Donald Trump è arrivato lunedì al vertice del G7 a Évian-les-Bains, in Francia, sostenuto dall'annuncio di un memorandum d'intesa firmato con l'Iran, e subito ha posto l'Ucraina al centro della sua agenda diplomatica come prossima priorità.
Il movimento torna a posticipare il foco esplicito su Cuba, che Trump aveva ripetutamente collocato come il terzo passo della sua sequenza geopolitica dopo il Venezuela e l'Iran.
Trump chiude l'Iran e apre il fronte ucraino
In dichiarazioni congiunte con il presidente francese Emmanuel Macron come preludio al vertice -previsto per svolgersi dal 15 al 17 giugno sotto la presidenza francese- Trump ha annunciato che gli Stati Uniti e l'Iran hanno firmato un memorandum d'intesa per porre fine al conflitto nel Golfo Persico e riaprire lo stretto di Hormuz, sebbene non abbia specificato quando il testo sarebbe stato reso pubblico.
Con quel fronte in fase di chiusura, Trump ha annunciato che concentrerà la sua attenzione sulla Ucraina e sul Libano.
«Abbiamo avuto una conversazione molto buona ieri con il presidente Zelenski e il presidente Putin, e credo che forse possiamo fare qualcosa. Ci credo davvero. Entrambi sono aperti a questo», ha dichiarato Trump ai media insieme a Macron.

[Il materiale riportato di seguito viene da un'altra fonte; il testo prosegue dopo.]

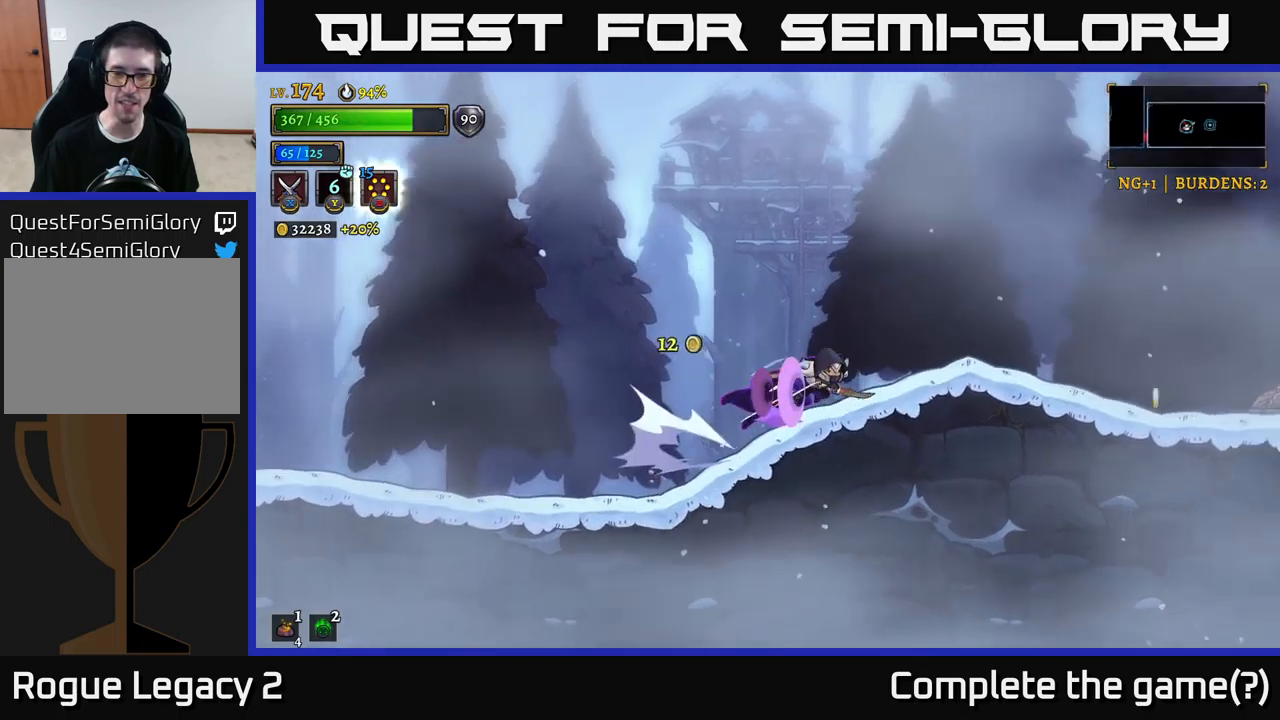
{"buttons": [], "left_stick": "right", "right_stick": "center", "events": [[350, "R2", "up"]]}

La sessione di questo martedì -la più intensa del vertice- si concentra sulla pace e la sicurezza in Ucraina, con una riunione di lavoro tra Trump e il presidente ucraino Volodímir Zelenski.
Tuttavia, Mosca ha già raffreddato le aspettative: Zelenski ha proposto un incontro diretto con Putin al G7, ma la Russia ha risposto che «non è pronta» per negoziare.
Almeno 11 persone sono morte lunedì in attacchi aerei russi su città ucraine, e uno dei bombardamenti ha danneggiato la cattedrale ortodossa della Dormizione di Kiev, iscritta nel Patrimonio Mondiale dell'UNESCO.
Macron ha espresso in televisione francese su TF1 la sua speranza di convincere Trump ad aumentare la pressione su Russia.
«Quello che desidero in fondo è vedere che gli americani dicono: siamo con voi, continueremo ad aiutare l'Ucraina, faremo maggior pressione sulla Russia», ha detto il presidente francese.
Quella dichiarazione di Macron, che colloca visibilmente l'Ucraina come la priorità immediata del dialogo transatlantico, è proprio quella che ritarda qualsiasi spostamento di attenzione verso Cuba.
Cuba: Sempre la seguente, mai la attuale
Il giro verso l'Ucraina riaccende una domanda che aleggia sul Caribe da mesi: e Cuba quando?
La sequenza era stata annunciata con un'insolita chiarezza.
Il 5 marzo, Trump ha detto a Marco Rubio alla Casa Bianca: «Il tuo prossimo progetto sarà Cuba».
Il 27 marzo, al FII Priority Summit di Miami Beach, è stato più diretto: «Ho costruito questo grande Esercito. Ho detto che non avrei mai dovuto usarlo, ma a volte bisogna farlo. E Cuba è la prossima, per inciso, ma fate finta che non l'abbia detto, per favore».
Il 4 giugno, dal Salotto Ovale, ha promesso: «Mi piace fare una cosa alla volta. Ci occuperemo della Repubblica Islamica dell'Iran e, una volta risolto, faremo una piccola sosta al ritorno. Ci occuperemo di questo».
Ora, con la firma formale del trattato di pace con l'Iran prevista per venerdì 19 giugno a Ginevra e l'Ucraina al centro dell'agenda, Cuba si trova ancora una volta in sala d'attesa.
L'isola non può aspettare
Mentre la diplomazia di Trump avanza su altri fronti, Cuba sta attraversando una crisi di proporzioni storiche.
La cattura di Nicolás Maduro il 3 gennaio ha interrotto tra 26.000 e 70.000 barili al giorno di petrolio venezuelano —l'80-90% delle importazioni cubane— generando blackout interminabili e un deficit di produzione che supera il record di 2.100 megawatt.
Dal gennaio 2026, l'amministrazione Trump ha imposto più di 240 sanzioni contro il regime, incluse sanzioni secondarie contro GAESA e, l'11 giugno scorso, misure contro CUPET, la compagnia petrolifera statale cubana.
Il 28 maggio, Axios ha rivelato che l'amministrazione si sta preparando a un possibile collasso del regime «già quest'estate», e il Comando Sud ha condotto esercitazioni di simulazione per scenari di disordini.
Tuttavia, mentre Trump negozia la pace per l'Ucraina, i cubani continuano ad aspettare.